This project was created to quickly extract figure data from open access scientific articles. The extracted data includes the figure identifier, associated image file, caption text and title, as well as text from the body of the paper that refers to or explains the figure. Text describing the figure is extracted in two ways - the first method generates columns "Sentences Before" and "Sentences After" in your output file. These are sentences that immediately refer to the figure, as well as the preceeding and following sentence. The second method uses natural language processing to extract sentences that refer to the figure, and these strings are stored in the "Spacy Extracted Text" column. Depending on your use case, you may prefer to use Sentences Before/Sentences After, or Spacy Extracted Text.
- functions.py: contains the code for all functions called on in the parsing pipeline.
- parser_pipeline.py: contains the pipeline, and can be run on your own files by changing the download_path that is hard coded into this script.
The PMC open access archive that this pipeline was developed for can be found at https://ftp.ncbi.nlm.nih.gov/pub/pmc/oa_package/. This pipeline will process one subfolder from the oa_package archive from start to finish before moving on to the next subfolder.

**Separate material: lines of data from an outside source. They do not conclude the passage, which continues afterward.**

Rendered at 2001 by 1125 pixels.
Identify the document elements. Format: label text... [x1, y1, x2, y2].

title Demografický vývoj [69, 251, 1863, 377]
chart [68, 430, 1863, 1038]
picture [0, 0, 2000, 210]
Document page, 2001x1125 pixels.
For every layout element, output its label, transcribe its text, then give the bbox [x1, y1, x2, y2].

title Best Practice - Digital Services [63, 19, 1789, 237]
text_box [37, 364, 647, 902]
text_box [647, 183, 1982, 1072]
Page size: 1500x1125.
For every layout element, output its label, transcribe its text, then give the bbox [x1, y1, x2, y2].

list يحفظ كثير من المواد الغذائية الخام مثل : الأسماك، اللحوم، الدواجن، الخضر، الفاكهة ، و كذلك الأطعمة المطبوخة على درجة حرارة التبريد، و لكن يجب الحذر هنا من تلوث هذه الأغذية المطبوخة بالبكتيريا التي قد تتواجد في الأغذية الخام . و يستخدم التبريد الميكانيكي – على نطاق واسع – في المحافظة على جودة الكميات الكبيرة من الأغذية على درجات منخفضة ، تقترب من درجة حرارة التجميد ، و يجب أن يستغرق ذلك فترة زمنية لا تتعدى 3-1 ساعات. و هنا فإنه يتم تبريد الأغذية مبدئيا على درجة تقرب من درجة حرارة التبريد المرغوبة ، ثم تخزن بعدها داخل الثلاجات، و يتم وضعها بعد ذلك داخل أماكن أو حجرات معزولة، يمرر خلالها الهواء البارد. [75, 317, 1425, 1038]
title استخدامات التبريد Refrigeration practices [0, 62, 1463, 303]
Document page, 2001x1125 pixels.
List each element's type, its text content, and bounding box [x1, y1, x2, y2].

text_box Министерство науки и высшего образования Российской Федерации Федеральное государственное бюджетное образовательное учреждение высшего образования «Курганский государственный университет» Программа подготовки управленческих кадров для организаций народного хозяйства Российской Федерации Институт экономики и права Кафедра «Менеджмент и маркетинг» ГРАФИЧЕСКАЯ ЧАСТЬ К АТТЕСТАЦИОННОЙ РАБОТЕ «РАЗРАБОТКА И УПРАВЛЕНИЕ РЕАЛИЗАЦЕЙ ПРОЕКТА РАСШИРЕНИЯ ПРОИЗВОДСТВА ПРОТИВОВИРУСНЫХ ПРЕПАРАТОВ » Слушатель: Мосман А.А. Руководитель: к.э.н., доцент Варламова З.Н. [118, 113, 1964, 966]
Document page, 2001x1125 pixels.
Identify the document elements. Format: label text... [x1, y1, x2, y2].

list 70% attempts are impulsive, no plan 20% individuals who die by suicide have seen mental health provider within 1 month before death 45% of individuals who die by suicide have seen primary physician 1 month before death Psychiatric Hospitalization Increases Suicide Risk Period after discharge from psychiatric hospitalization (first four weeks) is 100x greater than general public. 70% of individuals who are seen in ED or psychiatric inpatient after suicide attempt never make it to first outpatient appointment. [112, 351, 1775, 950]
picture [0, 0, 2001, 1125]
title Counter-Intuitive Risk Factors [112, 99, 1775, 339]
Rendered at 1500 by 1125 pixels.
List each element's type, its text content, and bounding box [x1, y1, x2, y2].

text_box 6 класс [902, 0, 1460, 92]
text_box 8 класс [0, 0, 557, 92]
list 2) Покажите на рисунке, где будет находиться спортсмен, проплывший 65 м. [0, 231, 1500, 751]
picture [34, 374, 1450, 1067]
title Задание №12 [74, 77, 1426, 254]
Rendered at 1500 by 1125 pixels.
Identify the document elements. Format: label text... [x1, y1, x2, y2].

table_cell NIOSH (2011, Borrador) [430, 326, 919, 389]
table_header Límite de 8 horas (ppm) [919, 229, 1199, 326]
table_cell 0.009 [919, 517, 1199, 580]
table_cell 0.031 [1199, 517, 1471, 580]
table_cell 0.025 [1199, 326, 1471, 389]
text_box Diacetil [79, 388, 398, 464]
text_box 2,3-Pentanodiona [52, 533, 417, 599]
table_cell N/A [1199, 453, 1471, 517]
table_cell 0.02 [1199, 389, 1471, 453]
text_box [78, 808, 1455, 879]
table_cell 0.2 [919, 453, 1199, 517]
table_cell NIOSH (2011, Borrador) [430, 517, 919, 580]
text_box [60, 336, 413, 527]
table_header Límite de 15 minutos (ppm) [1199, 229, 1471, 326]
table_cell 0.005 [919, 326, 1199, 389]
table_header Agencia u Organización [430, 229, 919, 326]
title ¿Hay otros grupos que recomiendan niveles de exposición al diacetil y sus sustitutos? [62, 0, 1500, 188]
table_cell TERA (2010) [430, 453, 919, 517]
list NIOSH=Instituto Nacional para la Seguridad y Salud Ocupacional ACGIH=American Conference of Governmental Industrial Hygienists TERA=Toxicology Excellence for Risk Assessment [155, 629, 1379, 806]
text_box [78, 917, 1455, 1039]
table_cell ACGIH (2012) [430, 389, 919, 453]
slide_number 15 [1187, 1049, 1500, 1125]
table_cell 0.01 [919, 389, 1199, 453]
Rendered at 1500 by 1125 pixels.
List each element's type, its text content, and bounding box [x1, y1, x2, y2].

This was done to facilitate running this pipeline in an HPC environment where large downloads are not allowed. For example, all the publications within oa_package/00/00 will be downloaded, parsed, and output files will be generated before moving on to oa_package/00/01.
The parser_pipeline has been tested within a conda viritual environment and requires the following software to be installed:
- Python 3.12.9
- conda 25.3.1 (not required if not running in a virtual environment)
- beautifulsoup4 4.12.3
- pandas 2.2.3
Specify your download_path in the parser_pipeline.py file. This is the folder where all papers will be dowloaded, and where you will find the final output files. One set of output files will be created for every PMC subfolder (i.e., oa_package/00/00).